Now & Wow is Rotterdam op zijn best
Ik ga graag alleen uit. Zodra de zon onder gaat, verglijdt de realiteit langzaam in fantasie; ’s avonds zijn de straten net wat spannender, de mensen wat mysterieuzer. Een gore kelder wordt een nieuwe dimensie als er een discobal draait, een bonkend ritme brengt onderdrukte verlangens aan de oppervlakte.
Ik trek stevige schoenen aan, want ik wil dwalen en dansen. Zo glip ik sneller door de mazen van conventies. Ik hoef geen coherent zelfbeeld op te houden. Ik mag bewegen zo wild en zo lang als ik wil. En ik hoef geen gesprekken gaande te houden met overslaande stem over luide muziek.
Dit weekend ging ik naar de Now&Wow in Rotterdam. Na meerdere reboots van de roemruchte nachtclub en zijn festivals, zijn ze terug in de Maashavensilo. Nu niet in de gigantische hallen beneden, maar op de tiende verdieping, in de gewelven, intiemer en spannender dan het ooit bij ze is geweest.
In de rode lift omhoog klinkt klassieke muziek. Een groepje zenuwachtige bezoekers begint te joelen. Wat doe je in een situatie waar je uitkomst niet van kent? Je zoekt iets bekends, zoals het geluid van je eigen stem. Sommige mensen zijn hun eigen dj, daar komt niets doorheen.
Boven worden we opgewacht door de bimbo albino; in een witte bodysuit met witte pruik en rode dikke lippen was ze het wonderlandkonijn van deze wereld. Wie haar lief aankijkt, krijgt een shotje, vers getapt uit haar tepel.
Met warme boezemlikeur in de hand dwaal ik verder. Dieper in de muziek, terug in mijn geheugen. Ik kijk naar de dansers op het podium en zie mezelf daar weer als 18-jarige staan. In een stad die ik niet ken, maar wil veroveren, in een leven waarvan ik niet goed wist hoe het werkt, maar waar ik veel van verwacht. Ik durfde niet veel, maar deed van alles. Ik heb mezelf als een bord spaghetti tegen de dagen gegooid. Uit de slierten die bleven plakken, spelde ik een toekomst.

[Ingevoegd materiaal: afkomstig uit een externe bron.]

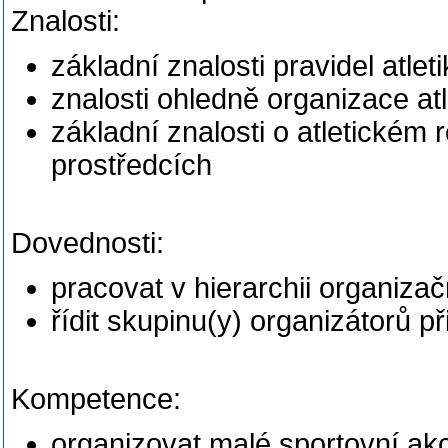
Znalosti:
základní znalosti pravidel atle
znalosti ohledně organizace at
základní znalosti o atletickém 
prostředcích
Dovednosti:
pracovat v hierarchii organiza
řídit skupinu(y) organizátorů př
Kompetence:
organizovat malé sportovní ak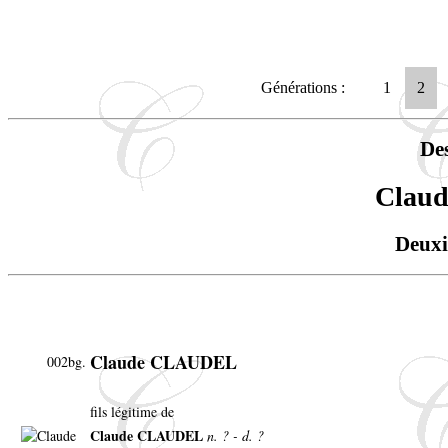
Générations :
1
2
De
Clau
Deuxi
Claude CLAUDEL
002bg.
fils légitime de
Claude CLAUDEL
n. ? - d. ?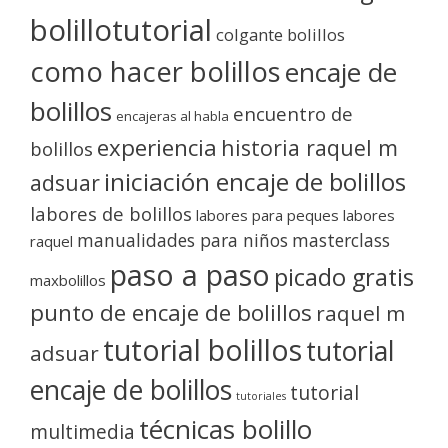
bolillotutorial
colgante bolillos
como hacer bolillos
encaje de
bolillos
encuentro de
encajeras al habla
experiencia
historia raquel m
bolillos
iniciación encaje de bolillos
adsuar
labores de bolillos
labores para peques
labores
manualidades para niños
masterclass
raquel
paso a paso
picado gratis
maxbolillos
punto de encaje de bolillos
raquel m
tutorial bolillos
tutorial
adsuar
encaje de bolillos
tutorial
tutoriales
técnicas bolillo
multimedia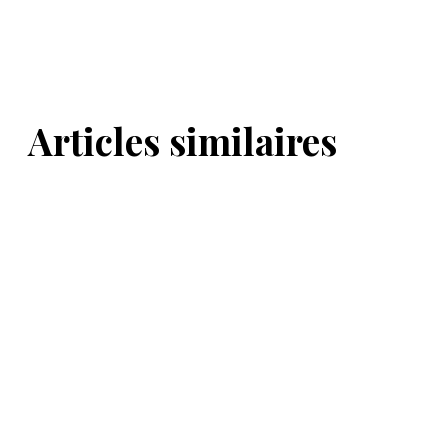
Articles similaires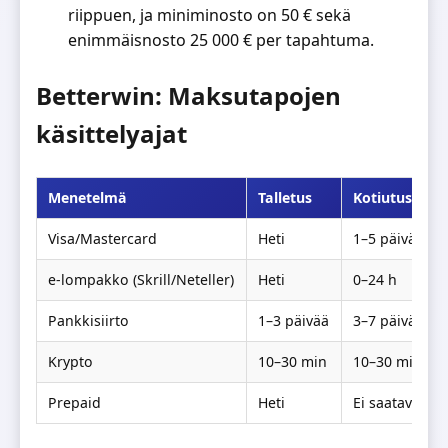
riippuen, ja miniminosto on 50 € sekä
enimmäisnosto 25 000 € per tapahtuma.
Betterwin: Maksutapojen
käsittelyajat
Menetelmä
Talletus
Kotiutus
Visa/Mastercard
Heti
1–5 päivää
e-lompakko (Skrill/Neteller)
Heti
0–24 h
Pankkisiirto
1–3 päivää
3–7 päivää
Krypto
10–30 min
10–30 min
Prepaid
Heti
Ei saatavilla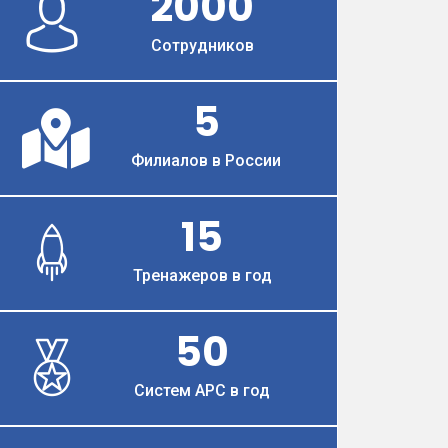
2000
Сотрудников
5
Филиалов в России
15
Тренажеров в год
50
Систем АРС в год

Alles komt vannacht voorbij; jong, oud, macho, gay, zwart, wit. En ze zijn allemaal zo verdomd blij dat ze er bij zijn. Typisch toch, overdag gunnen we elkaar het licht niet in de ogen, ’s nachts staren we elkaar verwachtingsvol aan. Ik bewonder en beweeg tot ik genoeg heb gehad, maar weet dat dit feest nog lang niet voorbij is. Wat een troost voor de stad om hier naar terug te kunnen keren.